A Purchaser Cannot Sue the Board for Refund of Sales Tax

A purchaser brought an action against the State Board of Equalization seeking the recovery of sales tax reimbursement which it assertedly overpaid to its vendors who, in turn, overpaid the Board. The Board successfully moved for summary judgment on the ground that the purchaser was not the taxpayer and thus lacked standing to sue for refund of sales tax. On granting summary judgment, the trial court granted the purchaser leave to file an amended cross-complaint to bring itself within the rule of Javor v. State Board of Equalization (1974) 12 Cal.3d 790, which provides a limited exception to the general rule prohibiting suits for tax reimbursement by anyone other than the taxpayer. The Board applied for extraordinary relief, challenging as an abuse of discretion the trial court's order denying its motion to strike the amended complaint and overruling its demurrer thereto.

The court of appeal issued a writ of mandate directing the trial court to vacate its order and to enter an order granting the relief sought. The court held that, because the purchaser did not lack a remedy, the exception to the general rule was inapplicable.

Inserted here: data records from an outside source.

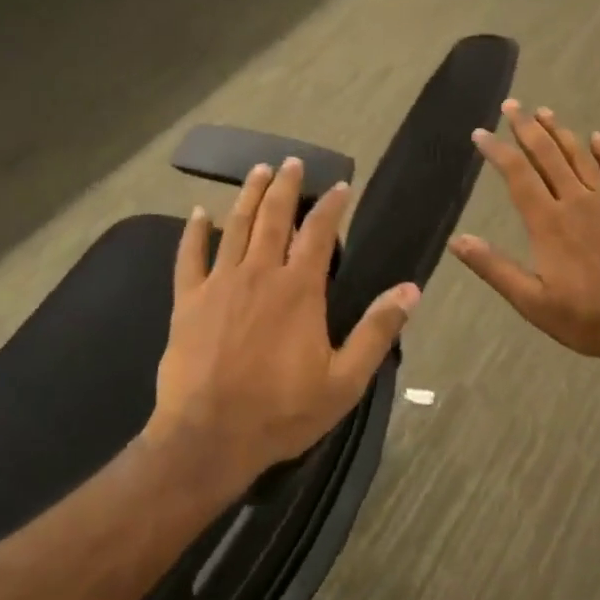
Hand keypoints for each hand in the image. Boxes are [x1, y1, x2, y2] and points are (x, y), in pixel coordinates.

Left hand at [152, 157, 420, 479]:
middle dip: (285, 186)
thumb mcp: (344, 380)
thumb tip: (412, 290)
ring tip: (258, 170)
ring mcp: (220, 284)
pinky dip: (193, 232)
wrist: (208, 437)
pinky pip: (189, 257)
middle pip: (273, 217)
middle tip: (293, 162)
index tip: (341, 186)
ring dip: (248, 195)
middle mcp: (260, 274)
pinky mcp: (188, 301)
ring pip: (235, 226)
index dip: (331, 206)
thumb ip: (377, 331)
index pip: (318, 233)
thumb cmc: (282, 411)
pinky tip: (197, 214)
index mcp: (299, 289)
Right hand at [449, 101, 599, 362]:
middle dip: (527, 129)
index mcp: (548, 223)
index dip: (498, 151)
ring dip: (562, 133)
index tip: (481, 133)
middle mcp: (576, 203)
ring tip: (546, 112)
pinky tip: (599, 138)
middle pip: (548, 156)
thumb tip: (457, 241)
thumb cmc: (585, 317)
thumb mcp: (531, 301)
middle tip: (513, 105)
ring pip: (581, 159)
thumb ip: (494, 267)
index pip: (517, 176)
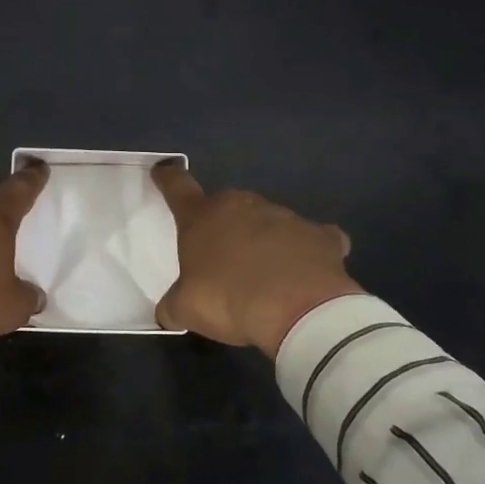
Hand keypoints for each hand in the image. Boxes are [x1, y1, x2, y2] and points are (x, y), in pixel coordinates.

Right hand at [152, 163, 361, 355]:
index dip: (168, 178)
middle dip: (223, 225)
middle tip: (222, 257)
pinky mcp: (321, 235)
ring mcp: (284, 216)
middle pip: (226, 205)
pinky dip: (306, 251)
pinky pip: (310, 238)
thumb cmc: (229, 301)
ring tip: (266, 275)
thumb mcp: (186, 309)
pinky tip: (307, 273)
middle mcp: (242, 206)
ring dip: (262, 239)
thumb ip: (173, 305)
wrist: (299, 311)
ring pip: (267, 221)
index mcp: (202, 217)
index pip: (178, 186)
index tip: (164, 171)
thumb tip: (167, 311)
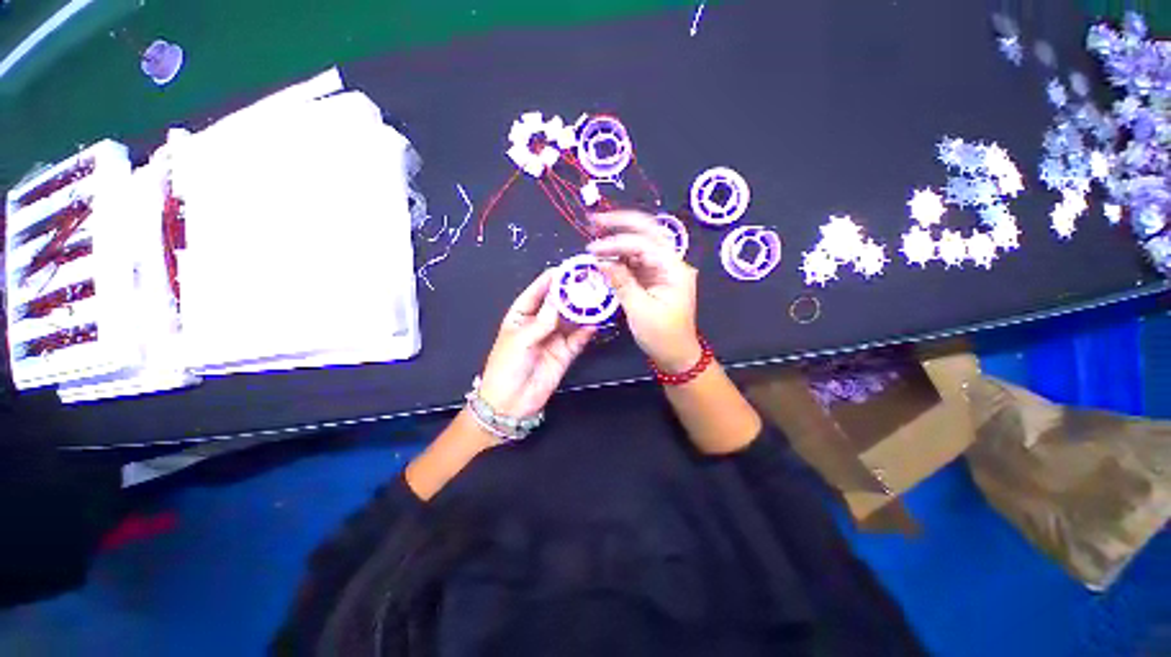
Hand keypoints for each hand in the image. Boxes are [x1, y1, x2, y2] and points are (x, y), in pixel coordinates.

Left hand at [478, 269, 596, 418]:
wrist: (511, 403)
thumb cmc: (506, 366)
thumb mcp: (520, 340)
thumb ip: (542, 321)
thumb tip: (558, 299)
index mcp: (521, 316)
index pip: (537, 293)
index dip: (550, 280)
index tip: (566, 269)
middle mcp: (539, 323)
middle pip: (558, 304)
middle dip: (571, 293)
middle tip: (588, 281)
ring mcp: (553, 338)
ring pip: (571, 320)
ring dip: (583, 310)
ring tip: (598, 298)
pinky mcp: (565, 353)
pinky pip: (578, 338)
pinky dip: (587, 331)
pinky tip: (597, 322)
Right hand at [588, 211, 702, 372]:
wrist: (676, 355)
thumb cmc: (662, 336)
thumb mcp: (640, 310)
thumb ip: (621, 282)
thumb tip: (602, 261)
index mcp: (674, 269)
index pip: (645, 244)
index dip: (617, 243)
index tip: (593, 249)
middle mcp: (670, 263)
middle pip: (648, 233)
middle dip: (622, 224)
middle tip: (595, 220)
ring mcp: (662, 270)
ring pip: (640, 245)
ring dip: (618, 239)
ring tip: (595, 236)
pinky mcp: (653, 278)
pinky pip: (636, 261)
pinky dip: (620, 257)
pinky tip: (605, 255)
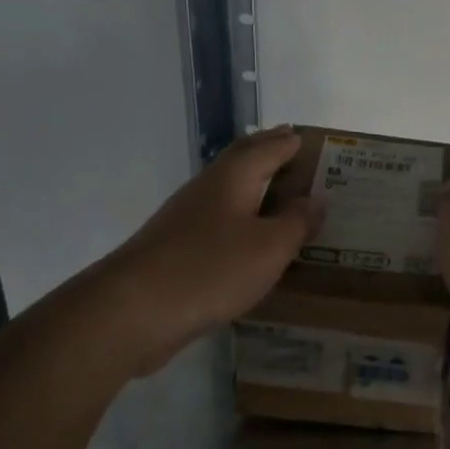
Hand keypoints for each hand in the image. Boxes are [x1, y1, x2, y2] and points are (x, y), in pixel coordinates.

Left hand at [109, 126, 322, 373]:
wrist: (134, 310)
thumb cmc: (211, 269)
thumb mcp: (270, 248)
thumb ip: (297, 222)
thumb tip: (316, 199)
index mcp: (233, 177)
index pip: (267, 148)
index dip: (289, 142)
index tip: (309, 138)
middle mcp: (207, 188)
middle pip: (241, 160)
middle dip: (267, 152)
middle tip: (293, 150)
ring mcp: (186, 217)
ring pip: (228, 190)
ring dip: (254, 184)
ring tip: (280, 193)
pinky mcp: (176, 246)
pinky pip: (219, 219)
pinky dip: (241, 216)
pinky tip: (249, 235)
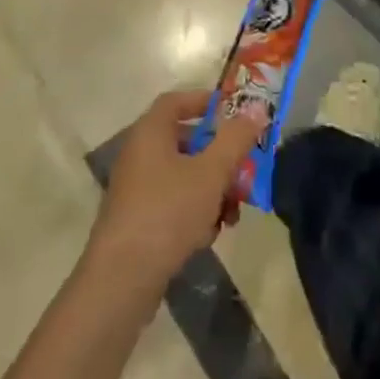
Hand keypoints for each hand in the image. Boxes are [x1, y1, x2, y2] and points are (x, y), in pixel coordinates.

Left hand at [88, 90, 261, 296]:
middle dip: (220, 156)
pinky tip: (210, 234)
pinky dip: (195, 211)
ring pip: (184, 176)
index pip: (176, 100)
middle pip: (186, 141)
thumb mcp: (211, 173)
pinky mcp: (138, 219)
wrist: (123, 277)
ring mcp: (137, 188)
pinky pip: (174, 202)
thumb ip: (235, 139)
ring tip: (233, 213)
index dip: (205, 101)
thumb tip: (256, 108)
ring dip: (213, 189)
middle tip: (245, 169)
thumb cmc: (168, 212)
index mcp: (150, 133)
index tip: (234, 111)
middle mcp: (139, 155)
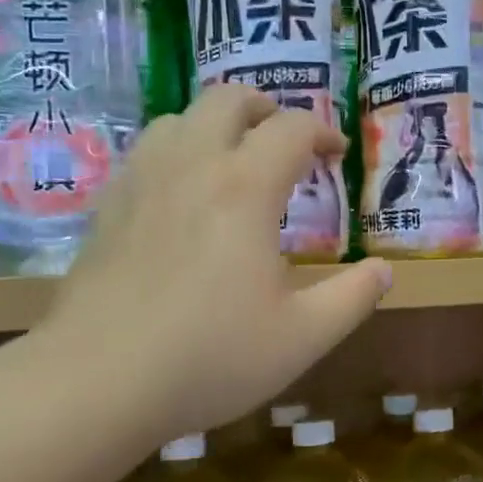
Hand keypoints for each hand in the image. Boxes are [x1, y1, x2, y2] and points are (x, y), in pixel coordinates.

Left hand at [43, 85, 390, 441]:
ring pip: (178, 118)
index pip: (291, 129)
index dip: (322, 131)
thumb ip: (353, 298)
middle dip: (265, 108)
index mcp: (245, 188)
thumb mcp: (303, 337)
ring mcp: (141, 182)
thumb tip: (384, 271)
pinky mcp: (107, 208)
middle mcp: (191, 166)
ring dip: (215, 125)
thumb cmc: (211, 357)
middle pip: (227, 100)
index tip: (336, 154)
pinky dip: (176, 152)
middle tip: (285, 140)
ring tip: (234, 161)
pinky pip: (145, 153)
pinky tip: (181, 195)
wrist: (99, 381)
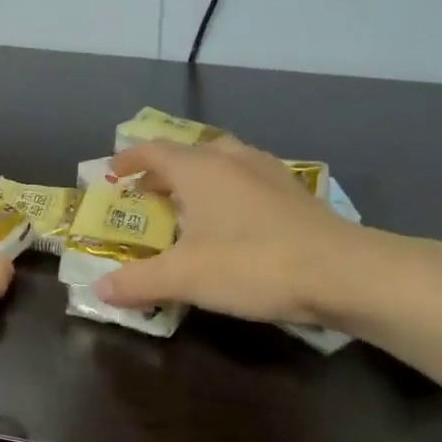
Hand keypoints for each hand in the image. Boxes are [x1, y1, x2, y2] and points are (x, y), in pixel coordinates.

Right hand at [94, 136, 393, 325]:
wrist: (343, 272)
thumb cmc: (252, 264)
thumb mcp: (184, 277)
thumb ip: (138, 282)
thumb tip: (99, 290)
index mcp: (200, 169)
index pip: (154, 151)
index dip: (130, 159)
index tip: (113, 172)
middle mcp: (233, 159)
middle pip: (190, 153)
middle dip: (164, 170)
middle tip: (148, 194)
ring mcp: (269, 172)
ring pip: (224, 162)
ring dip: (200, 178)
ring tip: (190, 205)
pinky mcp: (295, 193)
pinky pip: (249, 180)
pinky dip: (230, 191)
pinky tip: (235, 221)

The court further held that the amended complaint expressly alleged that several of the purchaser's vendors had pending administrative refund proceedings against the Board, and in the event the vendors were successful in those proceedings, any refund so obtained would be reachable by the purchaser. The court also held it was clear from the allegations in the purchaser's complaint that existing administrative remedies had not been exhausted, and that pending completion of those administrative proceedings, the trial court lacked jurisdiction. State Board of Equalization v. Superior Court (Petroleum Contractors, Inc.) (1980) 111 Cal.App.3d 568.

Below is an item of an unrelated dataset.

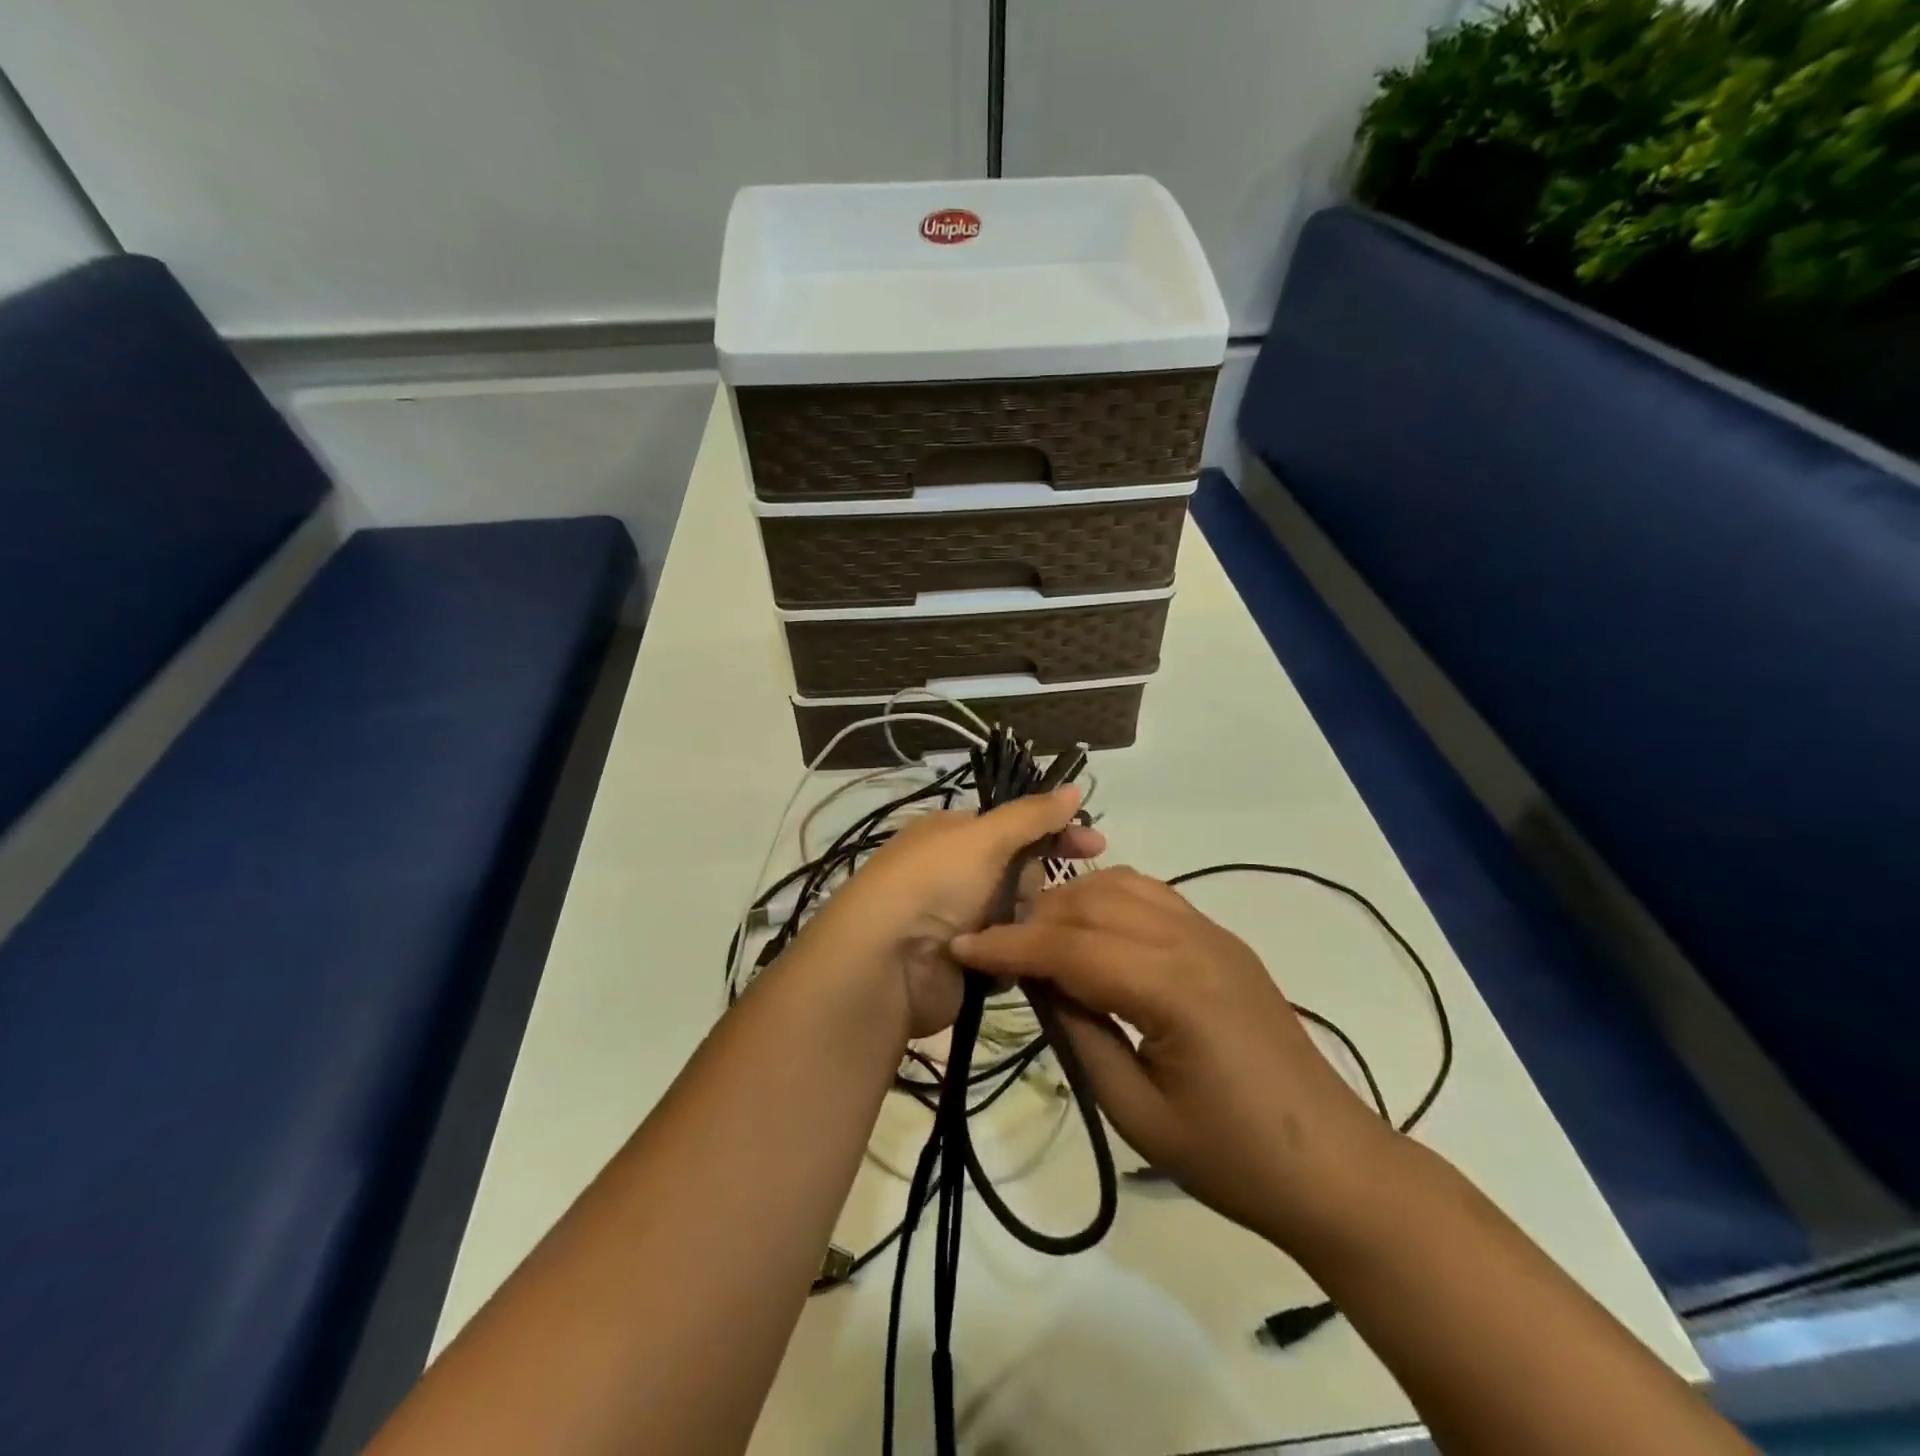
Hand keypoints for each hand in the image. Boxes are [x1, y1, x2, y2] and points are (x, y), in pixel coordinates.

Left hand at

Employers' Subsidies to Cafeteria Operators Not Subject to Tax

Plaintiff operated cafeterias on the premises of public and private employers. Plaintiff entered into management operating agreements with the employers whereby each employer guaranteed expenses plus a fixed or a percentage fee to plaintiff for operating the cafeteria. If sales exceeded the cost plus fee, plaintiff paid the excess to the employer.

The Board assessed and collected taxes on the additional amounts paid by employers to plaintiff on the basis that these constituted gross receipts from the cafeteria sales. Plaintiff's claim for refund of taxes paid on the subsidies was granted in the trial court and upheld in the court of appeal.

Since the Board's finding that the subsidies were a part of taxable gross receipts was not based on any formal regulation, the court held that the weight normally attached to Board findings did not apply and that this finding was subject to judicial review for errors in factual analysis and legal interpretation.

The court then found that the subsidies were not consideration for the food sold to employers nor a part of the gross receipts from the sale of meals. The subsidies were thus not subject to tax where they could not be traced to particular sales of particular meals. Rebates paid by plaintiff to the employers were, however, a part of plaintiffs taxable gross receipts. Szabo Food Service, Inc. of California v. State Board of Equalization (1975) 46 Cal.App.3d 268.